## TRY IT
Transcribe each of the items below line for line, keeping every character, space and symbol unchanged.

## PROVIDED INFORMATION
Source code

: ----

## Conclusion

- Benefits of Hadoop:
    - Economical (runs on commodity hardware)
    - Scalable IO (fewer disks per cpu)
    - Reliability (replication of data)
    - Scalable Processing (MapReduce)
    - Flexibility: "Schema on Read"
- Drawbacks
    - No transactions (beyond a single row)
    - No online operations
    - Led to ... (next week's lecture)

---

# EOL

## FINISHED EXERCISE
Source code

: ----

## Conclusion

- Benefits of Hadoop:
    - Economical (runs on commodity hardware)
    - Scalable IO (fewer disks per cpu)
    - Reliability (replication of data)
    - Scalable Processing (MapReduce)
    - Flexibility: "Schema on Read"
- Drawbacks
    - No transactions (beyond a single row)
    - No online operations
    - Led to ... (next week's lecture)

---

# EOL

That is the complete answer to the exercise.